> _EXTRACTED DATA_
* * * * * * * * *
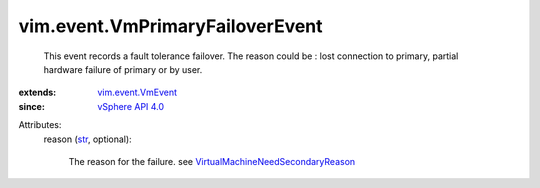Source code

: .. _str: https://docs.python.org/2/library/stdtypes.html

.. _vSphere API 4.0: ../../vim/version.rst#vimversionversion5

.. _vim.event.VmEvent: ../../vim/event/VmEvent.rst

.. _VirtualMachineNeedSecondaryReason: ../../vim/VirtualMachine/NeedSecondaryReason.rst


vim.event.VmPrimaryFailoverEvent
================================
  This event records a fault tolerance failover. The reason could be : lost connection to primary, partial hardware failure of primary or by user.
:extends: vim.event.VmEvent_
:since: `vSphere API 4.0`_

Attributes:
    reason (`str`_, optional):

       The reason for the failure. see `VirtualMachineNeedSecondaryReason`_ 
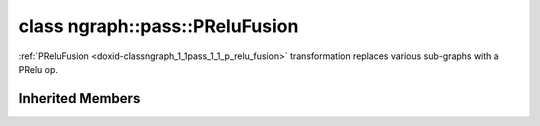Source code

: .. index:: pair: class; ngraph::pass::PReluFusion
.. _doxid-classngraph_1_1pass_1_1_p_relu_fusion:

class ngraph::pass::PReluFusion
===============================



:ref:`PReluFusion <doxid-classngraph_1_1pass_1_1_p_relu_fusion>` transformation replaces various sub-graphs with a PRelu op.


.. ref-code-block:: cpp
	:class: doxyrest-overview-code-block

	#include <prelu_fusion.hpp>
	
	class PReluFusion: public :ref:`ov::pass::GraphRewrite<doxid-classov_1_1pass_1_1_graph_rewrite>`
	{
	};

Inherited Members
-----------------

.. ref-code-block:: cpp
	:class: doxyrest-overview-inherited-code-block

	public:
		// typedefs
	
		typedef :ref:`DiscreteTypeInfo<doxid-structov_1_1_discrete_type_info>` :ref:`type_info_t<doxid-classov_1_1pass_1_1_pass_base_1a91aae259b4676ba5aca057d542d44b77>`;

		// methods
	
		bool :ref:`get_property<doxid-classov_1_1pass_1_1_pass_base_1a3107964f6c4d4bf1d3fbc2bf97ccc0b8>`(const :ref:`PassPropertyMask<doxid-namespaceov_1_1pass_1a4a61a9b72db0e4ed511e6da0d0619e05>`& prop_mask) const;
		void :ref:`set_name<doxid-classov_1_1pass_1_1_pass_base_1a78ddde2a8770041d2f23ce59af908f5d>`(const std::string& name);
		std::string :ref:`get_name<doxid-classov_1_1pass_1_1_pass_base_1a6cd527d2176f1350dd999dc4632a576b>`() const;
		void :ref:`set_callback<doxid-classov_1_1pass_1_1_pass_base_1a6a56827a1cf76be99289bab703982869>`(const :ref:`param_callback<doxid-namespaceov_1_1pass_1a0628acbe84362598648bb66624d4db5c>`& callback);
		virtual void :ref:`set_pass_config<doxid-classov_1_1pass_1_1_pass_base_1abe74bba4b563ad367f2fdc7836016391>`(const std::shared_ptr<:ref:`PassConfig<doxid-classov_1_1pass_1_1_pass_config>`>& pass_config);
		std::shared_ptr<:ref:`PassConfig<doxid-classov_1_1pass_1_1_pass_config>`> :ref:`get_pass_config<doxid-classov_1_1pass_1_1_pass_base_1a4902f6ed9322e0fd38810d701f4409df>`();
		bool :ref:`m_transformation_callback<doxid-classov_1_1pass_1_1_pass_base_1a568e5b1f0e01f221d36dffabbf156b3d>`(const std::shared_ptr<const :ref:`Node<doxid-classov_1_1_node>`>& node);
		bool :ref:`transformation_callback<doxid-classov_1_1pass_1_1_pass_base_1aa5265bf720996877709aa990f49d2dab>`(const std::shared_ptr<const :ref:`Node<doxid-classov_1_1_node>`>& node);
		virtual const :ref:`type_info_t<doxid-classov_1_1pass_1_1_pass_base_1a91aae259b4676ba5aca057d542d44b77>`& :ref:`get_type_info<doxid-classov_1_1pass_1_1_pass_base_1ab7020db2fcebc9b6e0741a451778fb0c>`() const = 0;
		:ref:`OPENVINO_RTTI<doxid-classov_1_1pass_1_1_model_pass_1a718f43e809339887547f5c96b84ea00a>`("ov::pass::ModelPass");
		virtual bool :ref:`run_on_function<doxid-classov_1_1pass_1_1_model_pass_1a58cf259fa3f2d8b565e6929832656aa9>`(std::shared_ptr<:ref:`ov::Model<doxid-classov_1_1_model>`> m);
		virtual bool :ref:`run_on_model<doxid-classov_1_1pass_1_1_model_pass_1afdce6ef577b36b5127115dd574b6615e>`(const std::shared_ptr<:ref:`ov::Model<doxid-classov_1_1_model>`>& m);
		:ref:`OPENVINO_RTTI<doxid-classov_1_1pass_1_1_graph_rewrite_1a90ee0a4c5a161722d738ab1971545167>`("ov::pass::GraphRewrite");
	
		template <
			typename T,
			bool Enabled = true,
			class... Args,
			typename std::enable_if<std::is_base_of<pass::MatcherPass, T>::value, bool>::type = true
			>
		std::shared_ptr<T> :ref:`add_matcher<doxid-classov_1_1pass_1_1_graph_rewrite_1aa51d9ab71470eb93e0e8ce8f59c44eac>`(Args&&... args);
	
		template <
			typename T,
			class... Args,
			typename std::enable_if<std::is_base_of<pass::GraphRewrite, T>::value, bool>::type = true
			>
		void :ref:`add_matcher<doxid-classov_1_1pass_1_1_graph_rewrite_1a826f4e2d1dfbf1a9905b97c5346010a6>`(Args&&... args);
	
		std::shared_ptr<:ref:`MatcherPass<doxid-classov_1_1pass_1_1_matcher_pass>`> :ref:`add_matcher<doxid-classov_1_1pass_1_1_graph_rewrite_1aa50614ed692bf256413fd8e7928871eb>`(const std::shared_ptr<:ref:`MatcherPass<doxid-classov_1_1pass_1_1_matcher_pass>`>& pass);
	
		void :ref:`add_matcher<doxid-classov_1_1pass_1_1_graph_rewrite_1af00561a5f69ca8657dde0dc550d67aa1>`(
			const std::shared_ptr<:ref:`pattern::Matcher<doxid-classov_1_1pass_1_1pattern_1_1_matcher>`>& m,
			const :ref:`graph_rewrite_callback<doxid-namespaceov_1a5fe08faf69e9897c58d168a54359047e>`& callback,
			const :ref:`PassPropertyMask<doxid-namespaceov_1_1pass_1a4a61a9b72db0e4ed511e6da0d0619e05>`& property
			);
	
		void :ref:`add_matcher<doxid-classov_1_1pass_1_1_graph_rewrite_1a1f1275df9bdc023c902114d3d2f1aa1c>`(
			const std::shared_ptr<:ref:`pattern::Matcher<doxid-classov_1_1pass_1_1pattern_1_1_matcher>`>& m,
			const :ref:`ov::graph_rewrite_callback<doxid-namespaceov_1a5fe08faf69e9897c58d168a54359047e>`& callback
			);
	
		virtual bool :ref:`run_on_model<doxid-classov_1_1pass_1_1_graph_rewrite_1ad27ed8542330330ce9a524ff17564c21>`(const std::shared_ptr<:ref:`ov::Model<doxid-classov_1_1_model>`>& m);
		virtual void :ref:`set_pass_config<doxid-classov_1_1pass_1_1_graph_rewrite_1a97d000b54a0073754ca1dbc4516acbf2>`(const std::shared_ptr<:ref:`PassConfig<doxid-classov_1_1pass_1_1_pass_config>`>& pass_config);


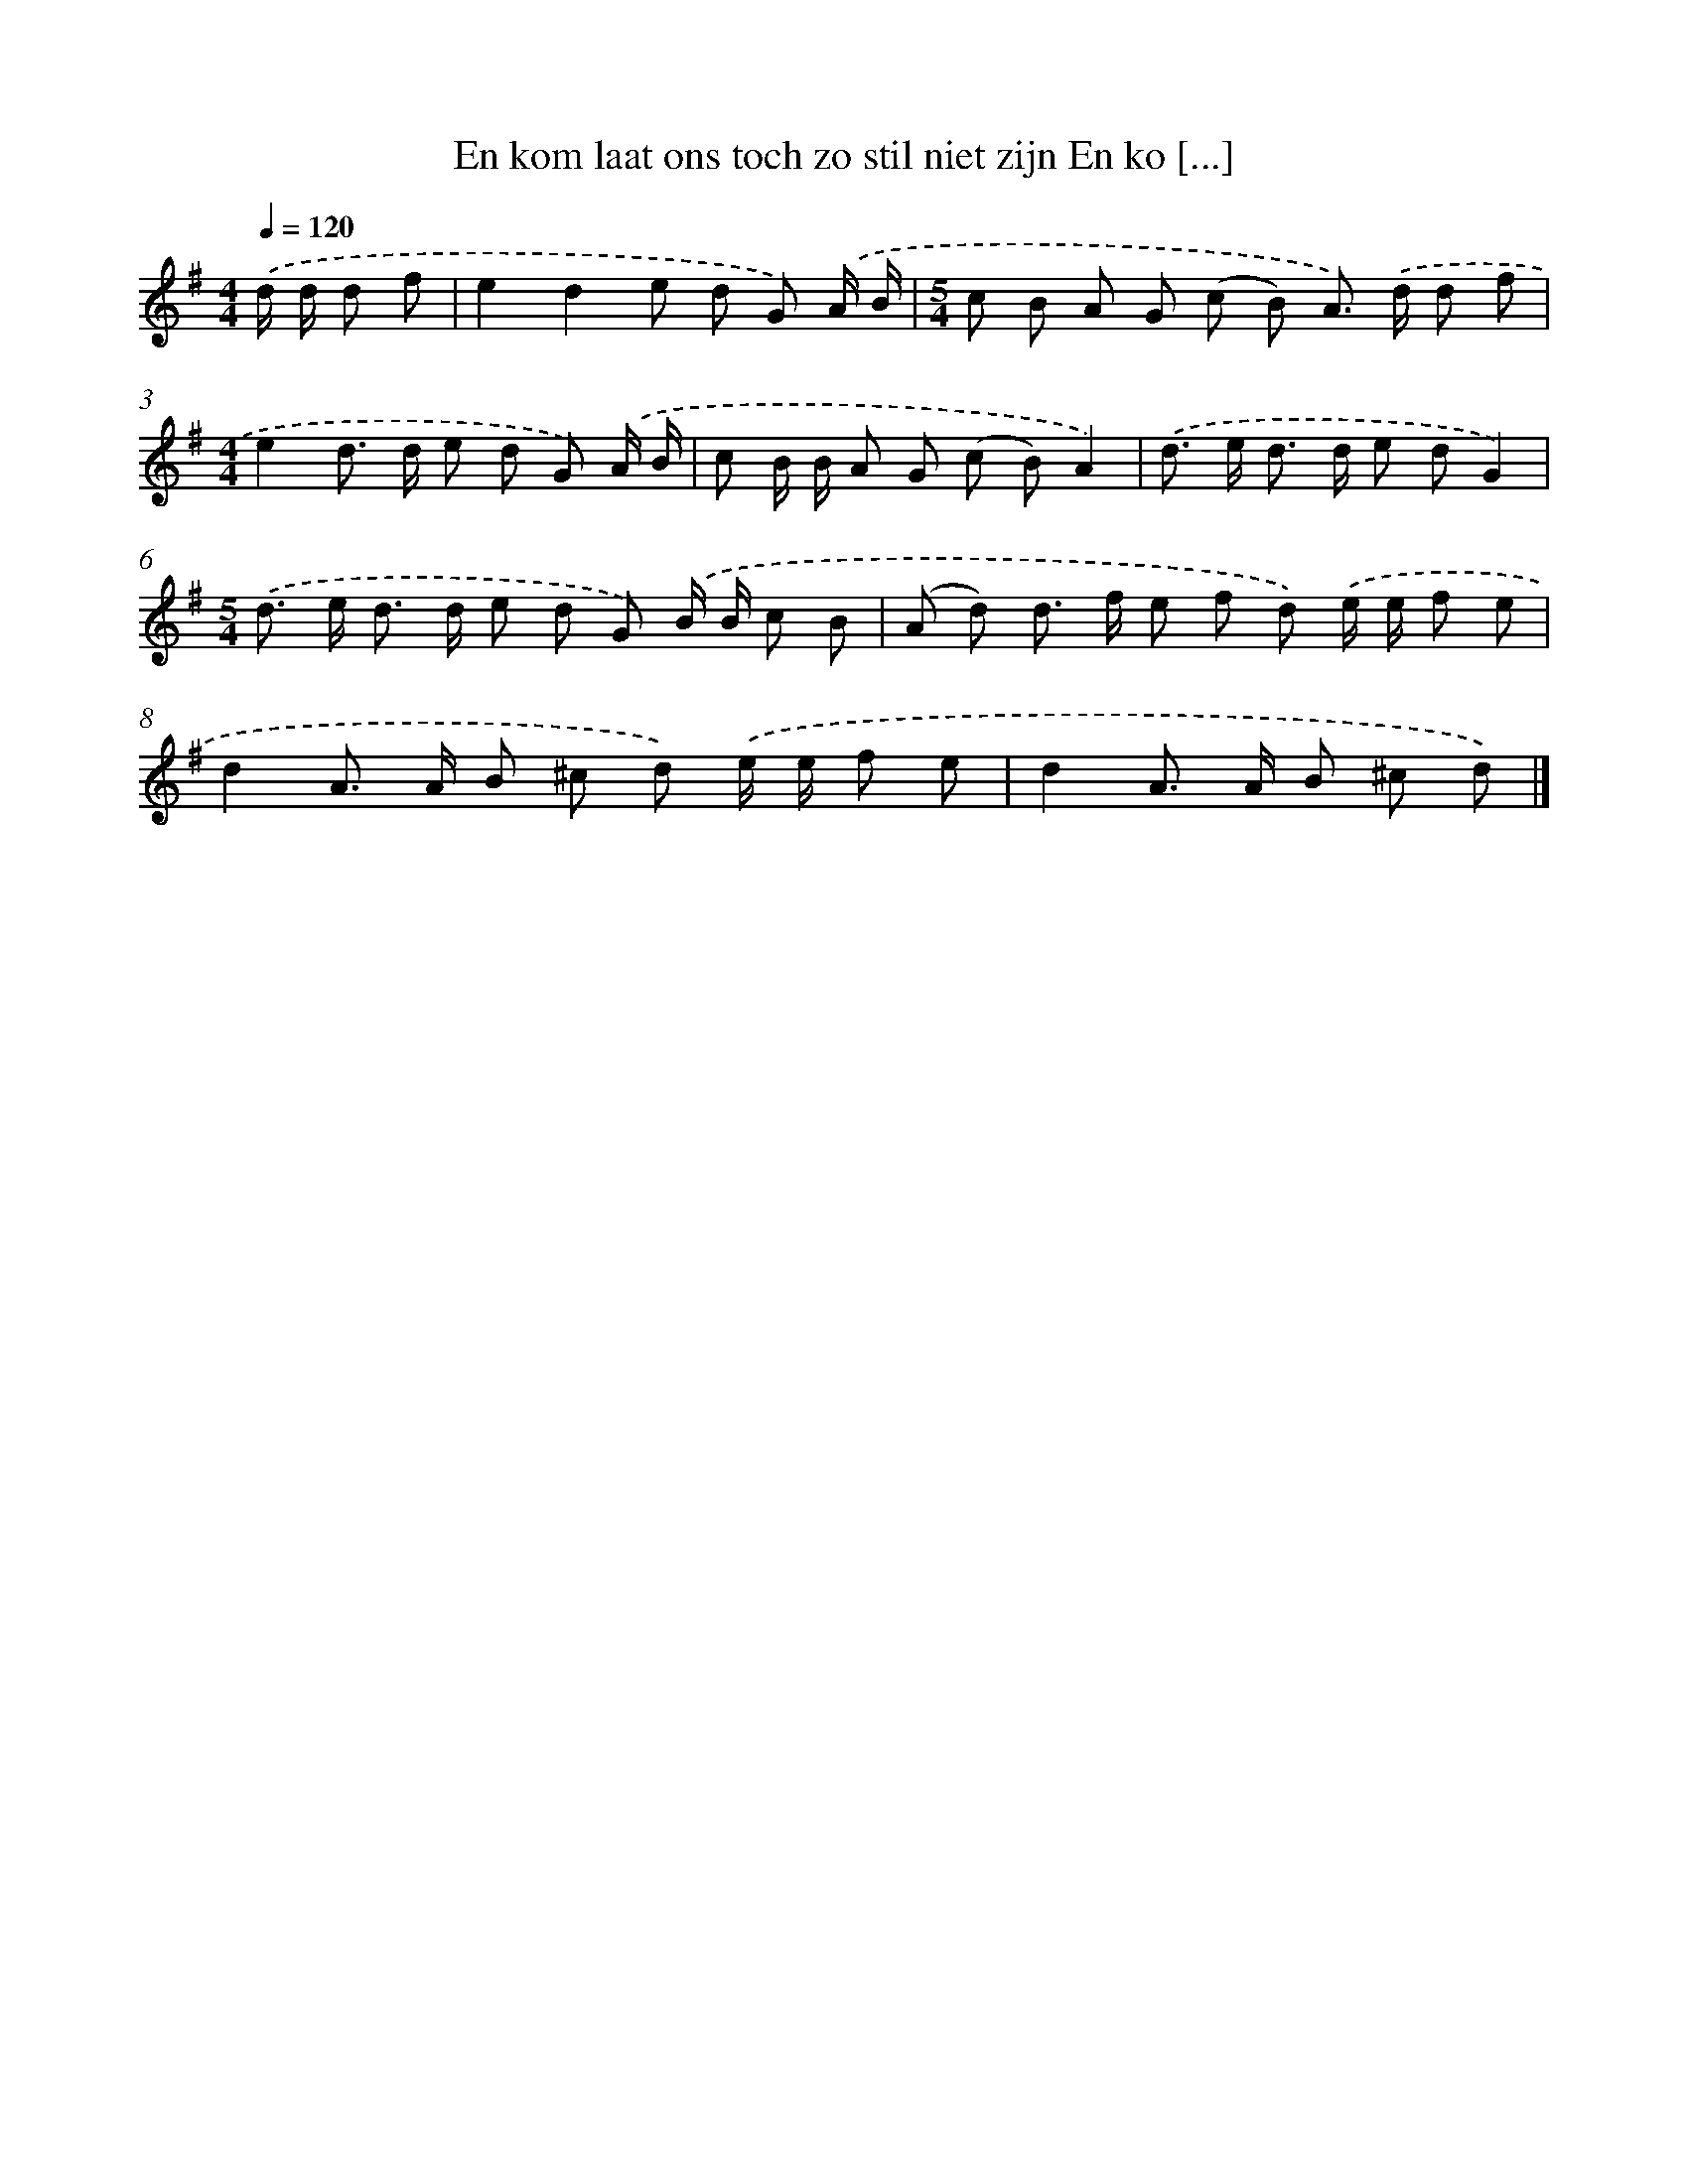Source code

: X: 3741
T: En kom laat ons toch zo stil niet zijn En ko [...]
%%abc-version 2.0
%%abcx-abcm2ps-target-version 5.9.1 (29 Sep 2008)
%%abc-creator hum2abc beta
%%abcx-conversion-date 2018/11/01 14:36:03
%%humdrum-veritas 3303428412
%%humdrum-veritas-data 2617167026
%%continueall 1
%%barnumbers 0
L: 1/8
M: 4/4
Q: 1/4=120
K: G clef=treble
.('d/ d/ d f [I:setbarnb 1]|
e2d2e d G) .('A/ B/ |
[M:5/4]c B A G (c B) A>) .('d d f |
[M:4/4]e2d> d e d G) .('A/ B/ |
c B/ B/ A G (c B)A2) |
.('d> e d> d e dG2) |
[M:5/4].('d> e d> d e d G) .('B/ B/ c B |
(A d) d> f e f d) .('e/ e/ f e |
d2A> A B ^c d) .('e/ e/ f e |
d2A> A B ^c d) |]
* * * * * * * * *
> _PROBLEM DESCRIPTION_
Show the lines of the records that contain the word "block".

> _ANSWER BOX_
.. ref-code-block:: cpp
	:class: doxyrest-overview-code-block
.. ref-code-block:: cpp
	:class: doxyrest-overview-inherited-code-block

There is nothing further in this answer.